In eukaryotes, newly synthesized proteins interact co-translationally with a multitude of different ribosome-bound factors and chaperones including the conserved heterodimeric nascent polypeptide-associated complex (NAC) and a Hsp40/70-based chaperone system. These factors are thought to play an important role in protein folding and targeting, yet their specific ribosomal localizations, which are prerequisite for their functions, remain elusive. This study describes the ribosomal localization of NAC and the molecular details by which NAC is able to contact the ribosome and gain access to nascent polypeptides. We identified a conserved RRK(X)nKK ribosome binding motif within the beta-subunit of NAC that is essential for the entire NAC complex to attach to ribosomes and allow for its interaction with nascent polypeptide chains. The motif localizes within a potential loop region between two predicted alpha-helices in the N terminus of betaNAC. This N-terminal betaNAC ribosome-binding domain was completely portable and sufficient to target an otherwise cytosolic protein to the ribosome. NAC modified with a UV-activatable cross-linker within its ribosome binding motif specifically cross-linked to L23 ribosomal protein family members at the exit site of the ribosome, providing the first evidence of NAC-L23 interaction in the context of the ribosome. Mutations of L23 reduced NAC ribosome binding in vivo and in vitro, whereas other eukaryotic ribosome-associated factors such as the Hsp70/40 chaperones Ssb or Zuotin were unaffected. We conclude that NAC employs a conserved ribosome binding domain to position itself on the L23 ribosomal protein adjacent to the nascent polypeptide exit site.

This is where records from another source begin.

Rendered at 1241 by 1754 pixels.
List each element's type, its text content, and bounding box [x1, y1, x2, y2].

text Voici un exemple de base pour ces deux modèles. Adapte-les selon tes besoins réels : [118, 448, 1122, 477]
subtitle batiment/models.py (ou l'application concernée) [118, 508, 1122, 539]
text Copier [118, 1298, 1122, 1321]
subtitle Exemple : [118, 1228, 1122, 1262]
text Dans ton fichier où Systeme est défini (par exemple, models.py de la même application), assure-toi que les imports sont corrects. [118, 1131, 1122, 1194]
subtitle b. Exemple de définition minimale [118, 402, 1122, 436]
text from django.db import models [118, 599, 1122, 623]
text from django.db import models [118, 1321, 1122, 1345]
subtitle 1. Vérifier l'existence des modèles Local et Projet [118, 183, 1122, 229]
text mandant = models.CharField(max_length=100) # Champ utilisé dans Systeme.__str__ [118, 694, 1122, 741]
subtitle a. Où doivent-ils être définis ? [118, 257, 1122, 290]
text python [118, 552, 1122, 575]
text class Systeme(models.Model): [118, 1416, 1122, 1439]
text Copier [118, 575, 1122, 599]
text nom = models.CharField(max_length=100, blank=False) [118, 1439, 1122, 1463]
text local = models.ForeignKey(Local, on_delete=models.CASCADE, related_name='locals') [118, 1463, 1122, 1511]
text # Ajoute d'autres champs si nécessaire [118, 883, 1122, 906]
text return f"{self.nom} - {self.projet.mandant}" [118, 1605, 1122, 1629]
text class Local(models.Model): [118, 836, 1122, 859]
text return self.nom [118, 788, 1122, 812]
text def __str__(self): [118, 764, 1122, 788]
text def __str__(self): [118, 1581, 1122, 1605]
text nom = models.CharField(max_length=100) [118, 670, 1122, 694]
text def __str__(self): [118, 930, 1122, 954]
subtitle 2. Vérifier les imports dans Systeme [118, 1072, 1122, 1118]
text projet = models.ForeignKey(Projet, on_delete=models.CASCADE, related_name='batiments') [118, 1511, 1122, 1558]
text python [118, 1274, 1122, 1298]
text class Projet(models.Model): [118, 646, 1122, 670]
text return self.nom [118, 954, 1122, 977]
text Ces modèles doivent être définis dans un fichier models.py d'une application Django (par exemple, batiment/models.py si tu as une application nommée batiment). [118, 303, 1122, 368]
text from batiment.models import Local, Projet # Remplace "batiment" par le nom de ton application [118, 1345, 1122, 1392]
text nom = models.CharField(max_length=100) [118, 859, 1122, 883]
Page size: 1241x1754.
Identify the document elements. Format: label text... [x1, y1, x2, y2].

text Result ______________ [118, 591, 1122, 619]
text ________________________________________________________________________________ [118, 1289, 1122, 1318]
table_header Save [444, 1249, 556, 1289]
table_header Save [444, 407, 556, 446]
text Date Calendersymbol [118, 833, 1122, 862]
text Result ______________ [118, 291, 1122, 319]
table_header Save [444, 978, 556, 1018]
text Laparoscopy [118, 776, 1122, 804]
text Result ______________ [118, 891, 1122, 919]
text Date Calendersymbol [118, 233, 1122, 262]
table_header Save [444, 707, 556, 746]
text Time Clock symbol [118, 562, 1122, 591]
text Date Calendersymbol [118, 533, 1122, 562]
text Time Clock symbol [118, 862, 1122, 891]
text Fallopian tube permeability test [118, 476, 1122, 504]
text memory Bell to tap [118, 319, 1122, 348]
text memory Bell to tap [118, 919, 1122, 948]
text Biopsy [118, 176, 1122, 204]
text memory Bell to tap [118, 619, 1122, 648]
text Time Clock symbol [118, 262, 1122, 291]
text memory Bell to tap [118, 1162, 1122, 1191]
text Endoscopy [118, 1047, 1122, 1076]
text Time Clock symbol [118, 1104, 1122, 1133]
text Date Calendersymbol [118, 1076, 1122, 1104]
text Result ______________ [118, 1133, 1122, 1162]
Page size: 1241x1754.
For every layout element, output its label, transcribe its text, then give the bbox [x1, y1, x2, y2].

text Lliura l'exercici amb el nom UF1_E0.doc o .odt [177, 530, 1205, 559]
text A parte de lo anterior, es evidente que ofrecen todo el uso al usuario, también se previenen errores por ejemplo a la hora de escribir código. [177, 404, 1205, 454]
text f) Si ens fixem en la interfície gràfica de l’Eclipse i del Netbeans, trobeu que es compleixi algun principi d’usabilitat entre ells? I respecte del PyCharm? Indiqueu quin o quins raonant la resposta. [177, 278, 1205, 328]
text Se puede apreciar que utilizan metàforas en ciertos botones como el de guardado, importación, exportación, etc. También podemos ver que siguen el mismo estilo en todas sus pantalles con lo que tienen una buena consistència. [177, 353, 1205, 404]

Dissecting functional similarities of ribosome-associated chaperones from Saccharomyces cerevisiae and Escherichia coli.

Ribosome-tethered chaperones that interact with nascent polypeptide chains have been identified in both prokaryotic and eukaryotic systems. However, these ribosome-associated chaperones share no sequence similarity: bacterial trigger factors (TF) form an independent protein family while the yeast machinery is Hsp70-based. The absence of any component of the yeast machinery results in slow growth at low temperatures and sensitivity to aminoglycoside protein synthesis inhibitors. After establishing that yeast ribosomal protein Rpl25 is able to recruit TF to ribosomes when expressed in place of its Escherichia coli homologue L23, the ribosomal TF tether, we tested whether such divergent ribosome-associated chaperones are functionally interchangeable. E. coli TF was expressed in yeast cells that lacked the endogenous ribosome-bound machinery. TF associated with yeast ribosomes, cross-linked to yeast nascent polypeptides and partially complemented the aminoglycoside sensitivity, demonstrating that ribosome-associated chaperones from divergent organisms share common functions, despite their lack of sequence similarity.